## Work task
Reproduce verbatim, and with nothing else, the lines in the rows below from the line with "- **Rob Archer- **, PhD, Critical" to the line with "Founder, Arnold Beekes Creations; Netherlands", including both of those lines.

## Dataset extract
= Beginning of Section =

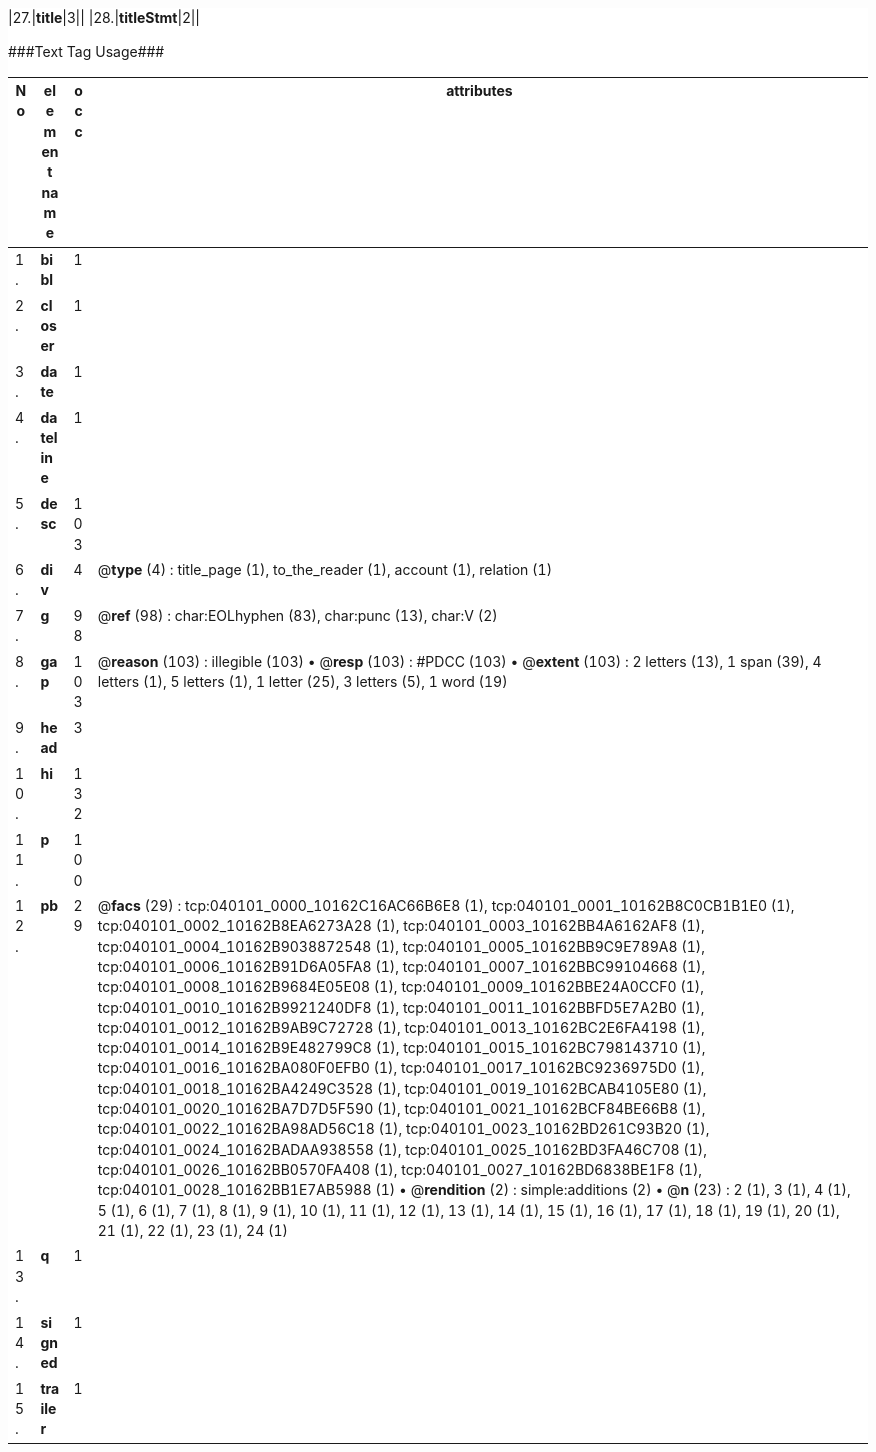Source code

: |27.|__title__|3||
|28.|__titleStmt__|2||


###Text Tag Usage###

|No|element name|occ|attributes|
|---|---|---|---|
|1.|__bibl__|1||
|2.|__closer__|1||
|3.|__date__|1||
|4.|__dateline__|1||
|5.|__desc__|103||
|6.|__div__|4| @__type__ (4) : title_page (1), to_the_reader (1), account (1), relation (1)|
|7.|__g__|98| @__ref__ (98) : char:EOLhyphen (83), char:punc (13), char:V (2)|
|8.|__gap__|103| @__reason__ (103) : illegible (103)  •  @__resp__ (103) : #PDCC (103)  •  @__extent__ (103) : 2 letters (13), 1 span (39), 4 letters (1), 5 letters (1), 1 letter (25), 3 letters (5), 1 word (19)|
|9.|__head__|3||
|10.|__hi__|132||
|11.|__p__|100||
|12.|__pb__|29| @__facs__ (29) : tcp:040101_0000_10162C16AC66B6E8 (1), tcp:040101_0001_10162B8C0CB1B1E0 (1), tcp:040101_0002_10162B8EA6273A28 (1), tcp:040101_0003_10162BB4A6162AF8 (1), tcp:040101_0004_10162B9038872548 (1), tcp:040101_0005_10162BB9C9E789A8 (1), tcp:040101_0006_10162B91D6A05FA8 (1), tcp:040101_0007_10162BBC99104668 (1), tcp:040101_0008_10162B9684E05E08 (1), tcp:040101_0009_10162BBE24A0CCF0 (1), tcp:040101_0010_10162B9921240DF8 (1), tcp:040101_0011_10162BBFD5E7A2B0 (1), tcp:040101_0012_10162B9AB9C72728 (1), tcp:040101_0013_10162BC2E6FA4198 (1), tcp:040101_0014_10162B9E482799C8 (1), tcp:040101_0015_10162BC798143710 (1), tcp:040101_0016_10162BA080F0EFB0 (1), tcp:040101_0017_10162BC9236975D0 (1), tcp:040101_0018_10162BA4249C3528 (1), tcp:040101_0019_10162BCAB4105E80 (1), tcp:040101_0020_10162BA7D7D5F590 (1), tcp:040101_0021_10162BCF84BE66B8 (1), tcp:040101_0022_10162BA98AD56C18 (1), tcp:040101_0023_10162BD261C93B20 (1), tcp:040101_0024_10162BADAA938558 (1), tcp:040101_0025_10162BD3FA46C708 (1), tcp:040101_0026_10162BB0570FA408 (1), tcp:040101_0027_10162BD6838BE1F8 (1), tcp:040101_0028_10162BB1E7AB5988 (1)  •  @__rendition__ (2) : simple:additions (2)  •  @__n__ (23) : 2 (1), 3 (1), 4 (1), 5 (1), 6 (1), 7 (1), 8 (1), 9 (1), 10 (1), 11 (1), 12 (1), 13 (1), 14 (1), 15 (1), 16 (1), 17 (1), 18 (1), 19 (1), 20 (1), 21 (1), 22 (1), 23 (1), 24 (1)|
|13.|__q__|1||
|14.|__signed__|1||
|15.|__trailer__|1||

= End of Section =
= Beginning of Section =

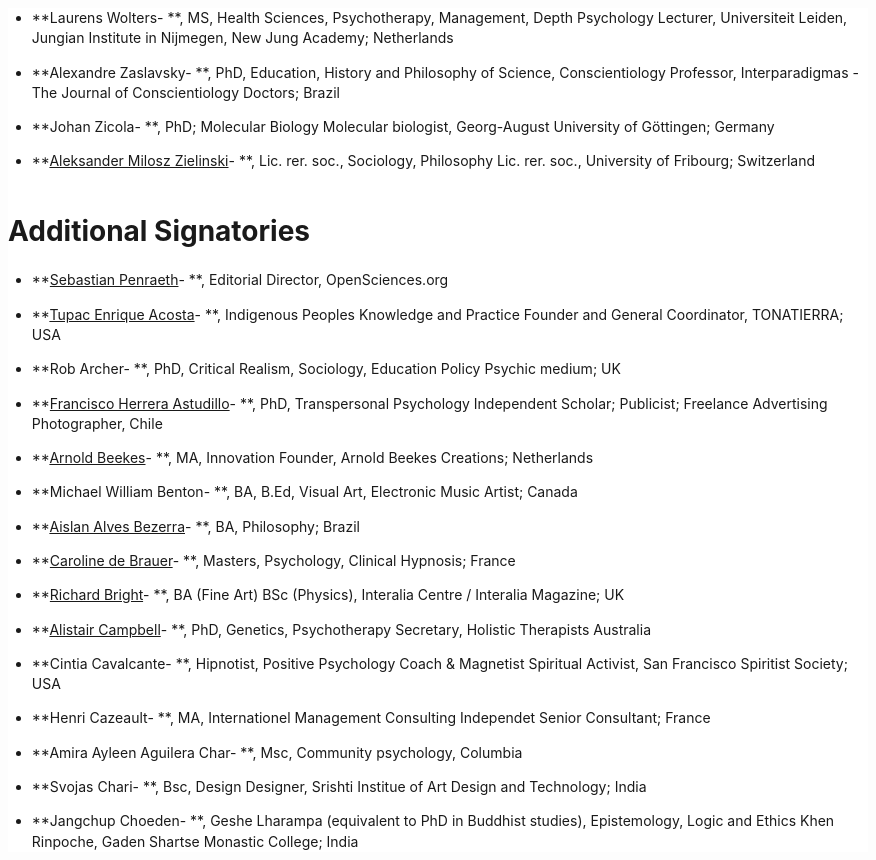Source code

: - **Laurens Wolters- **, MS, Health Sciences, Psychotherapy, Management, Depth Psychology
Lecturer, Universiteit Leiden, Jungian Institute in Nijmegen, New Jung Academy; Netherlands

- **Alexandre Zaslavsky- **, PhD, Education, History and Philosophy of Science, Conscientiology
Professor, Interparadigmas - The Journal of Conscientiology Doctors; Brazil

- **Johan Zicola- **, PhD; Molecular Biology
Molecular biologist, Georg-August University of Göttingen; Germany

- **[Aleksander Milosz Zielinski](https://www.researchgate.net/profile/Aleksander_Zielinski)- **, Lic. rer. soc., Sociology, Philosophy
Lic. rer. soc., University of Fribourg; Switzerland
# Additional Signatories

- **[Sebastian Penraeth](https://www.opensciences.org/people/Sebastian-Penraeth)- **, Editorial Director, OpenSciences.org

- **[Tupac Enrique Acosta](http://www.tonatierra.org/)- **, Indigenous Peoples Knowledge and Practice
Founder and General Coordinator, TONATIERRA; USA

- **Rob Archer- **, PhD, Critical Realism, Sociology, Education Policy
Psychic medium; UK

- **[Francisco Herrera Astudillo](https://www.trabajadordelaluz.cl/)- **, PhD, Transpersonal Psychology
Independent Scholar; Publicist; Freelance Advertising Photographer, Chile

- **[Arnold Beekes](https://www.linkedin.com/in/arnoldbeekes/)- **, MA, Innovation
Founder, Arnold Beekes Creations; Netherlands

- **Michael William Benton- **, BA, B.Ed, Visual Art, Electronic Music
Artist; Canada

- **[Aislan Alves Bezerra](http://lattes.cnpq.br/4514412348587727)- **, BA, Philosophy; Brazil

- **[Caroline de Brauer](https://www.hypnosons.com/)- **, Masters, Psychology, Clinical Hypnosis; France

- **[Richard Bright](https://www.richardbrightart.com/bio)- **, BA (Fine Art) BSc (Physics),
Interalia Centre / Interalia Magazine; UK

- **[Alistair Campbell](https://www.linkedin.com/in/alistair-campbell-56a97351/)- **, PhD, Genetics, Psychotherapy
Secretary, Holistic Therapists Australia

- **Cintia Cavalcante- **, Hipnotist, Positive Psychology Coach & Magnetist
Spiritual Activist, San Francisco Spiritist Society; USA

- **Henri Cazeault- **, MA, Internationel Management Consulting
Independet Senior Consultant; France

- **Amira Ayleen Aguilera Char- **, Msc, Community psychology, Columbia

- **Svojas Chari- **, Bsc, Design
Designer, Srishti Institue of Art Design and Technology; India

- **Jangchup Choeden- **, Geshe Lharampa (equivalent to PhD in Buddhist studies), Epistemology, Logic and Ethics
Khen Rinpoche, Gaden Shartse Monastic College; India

= End of Section =
= Beginning of Section =

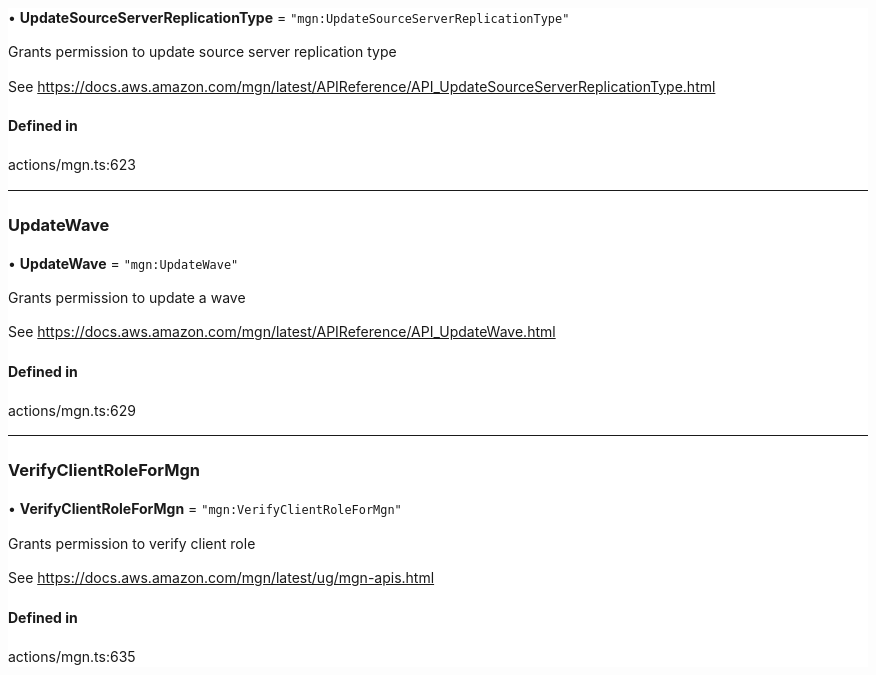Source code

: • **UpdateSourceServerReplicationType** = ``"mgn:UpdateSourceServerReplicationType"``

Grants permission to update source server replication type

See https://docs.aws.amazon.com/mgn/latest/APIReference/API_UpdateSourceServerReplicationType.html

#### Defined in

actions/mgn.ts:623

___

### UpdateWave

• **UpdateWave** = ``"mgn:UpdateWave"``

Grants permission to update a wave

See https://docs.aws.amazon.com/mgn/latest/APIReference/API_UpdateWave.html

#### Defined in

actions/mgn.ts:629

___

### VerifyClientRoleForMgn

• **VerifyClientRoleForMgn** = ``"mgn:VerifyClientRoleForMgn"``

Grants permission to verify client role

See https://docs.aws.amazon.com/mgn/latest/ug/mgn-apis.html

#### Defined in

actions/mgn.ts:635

= End of Section =

## Expected answer
- **Rob Archer- **, PhD, Critical Realism, Sociology, Education Policy
Psychic medium; UK

- **[Francisco Herrera Astudillo](https://www.trabajadordelaluz.cl/)- **, PhD, Transpersonal Psychology
Independent Scholar; Publicist; Freelance Advertising Photographer, Chile

- **[Arnold Beekes](https://www.linkedin.com/in/arnoldbeekes/)- **, MA, Innovation
Founder, Arnold Beekes Creations; Netherlands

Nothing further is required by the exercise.